Stress is another health problem to consider because stressed snakes experience dysfunctional immune systems, leaving them vulnerable to a variety of health problems.
This shows that reptiles require sustained and personalized care over their entire lives, and this goes beyond coral and corn snakes. The same applies to lizards and other species of reptiles, no matter their provenance.
Price & Cost
Coral snakes are more expensive, reaching up to $200-$500 per specimen.
The price can vary considerably, depending on the snake’s age, morph, size, the seller, the reptile’s provenance, and several other factors.
Corn snakes are more affordable, primarily because they are easier to get. Expect to pay between $50 and $200 per specimen.
The snake’s price also varies based on the same factors that apply to coral snakes.
Diet & Feeding
Depending on the case, both species have similar food preferences, including rats, mice, and small lizards.
A well-sized prey can provide your snake with proper sustenance for 5-6 days, but always check your snake’s behavior to learn the appropriate feeding approach.

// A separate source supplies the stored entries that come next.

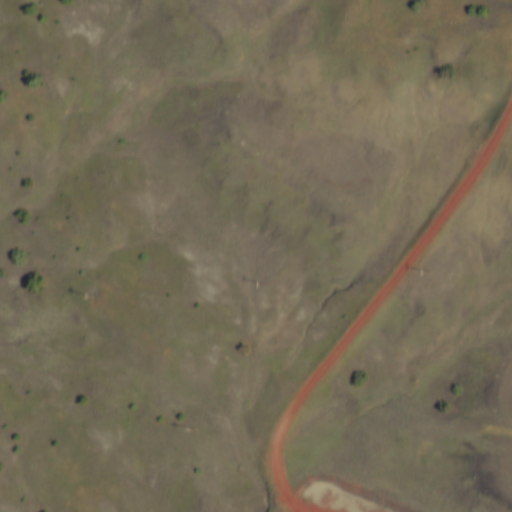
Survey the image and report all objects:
road: (373, 307)
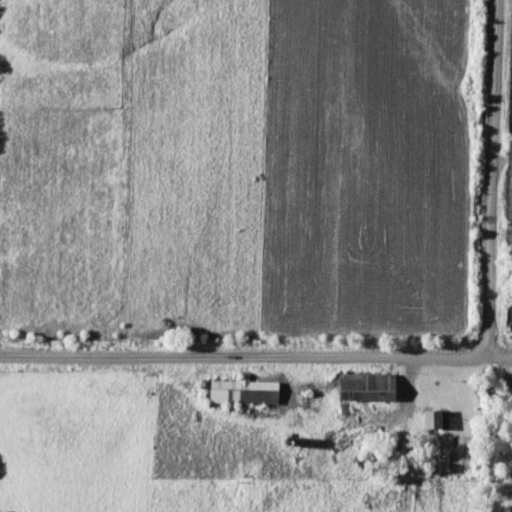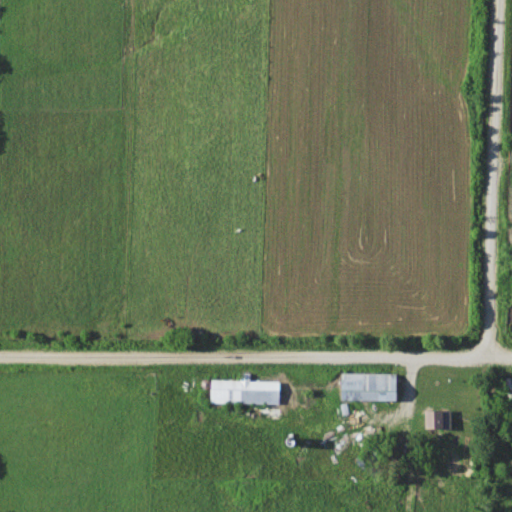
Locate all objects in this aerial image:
road: (491, 177)
road: (504, 353)
road: (248, 356)
building: (368, 388)
building: (243, 392)
building: (437, 421)
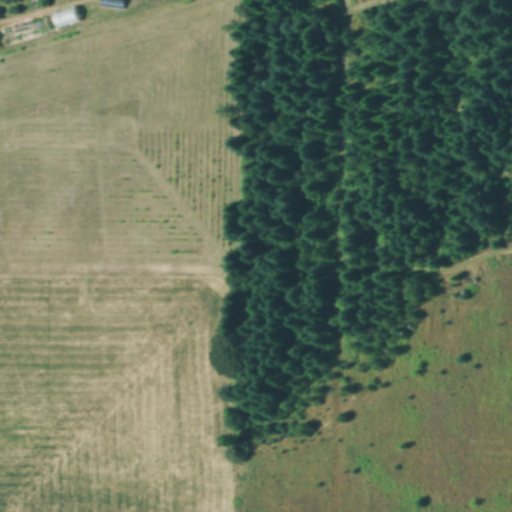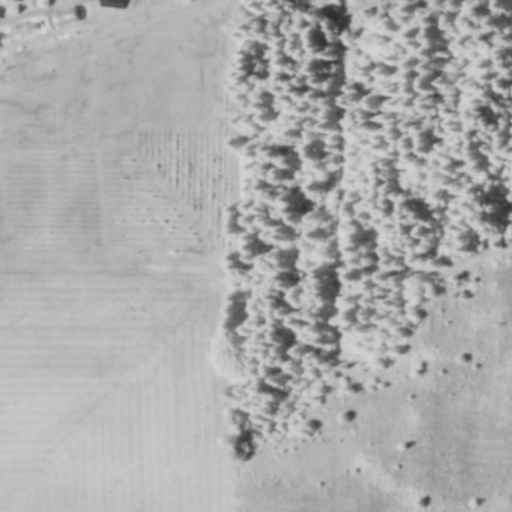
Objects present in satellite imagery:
crop: (116, 143)
crop: (112, 391)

Generally speaking, snakes tend to eat more frequently when they’re younger, with their metabolism and appetite gradually decreasing with age.
I also recommend speaking to a reptile vet to adjust the reptile’s diet properly in case you also need to consider supplementation with vitamins and minerals. This becomes more necessary as the snake gets older and requires more careful dietary planning.
When it comes to feeding, always mind the prey’s size. The prey shouldn’t be wider than the snake’s head, or the snake won’t be able to eat it. Live prey is also preferable since it allows the snake to hunt naturally but keep an eye on the situation.
Live mice and rats can sometimes hurt the snake during their attempts to avoid being digested. If you worry about your snake’s safety, consider serving the meals dead.
Just make sure the food is safe for consumption, aka freeze the meals and warm them up before mealtime.
There’s a noticeable difference between these two species in this regard. The main point is that coral snakes are venomous, whereas corn snakes are not. The venom is also quite dangerous to humans, as it can lead to paralysis and death when lacking proper medical assistance.
Corn snakes are not venomous, so they’re safer than the former. Regarding overall aggression, neither of these species is more dangerous than the other.
Both prefer to hide in their safe place when threatened or scared and will only bite if that’s the only option left.
Coral Snake vs. Corn Snake – Which is Better for You?
The answer is the corn snake. There isn’t even a competition here. For one, coral snakes are venomous, and their neurotoxic bite can send you to the ER before you know it. Then you have the legality issue of buying and keeping a coral snake in the first place.
Many states have banned venomous snakes from their acceptable pet list. You can own venomous snakes in some states, like Florida, but you need a permit for that. If you think that the effort is worth it, go for it.
Just note that I’m against the idea of keeping venomous snakes as pets. Not that that would matter, of course.
In essence, these two species are different in many aspects but similar in others. They are both fascinating animals, but there’s no denying that one is more fitting as a pet than the other.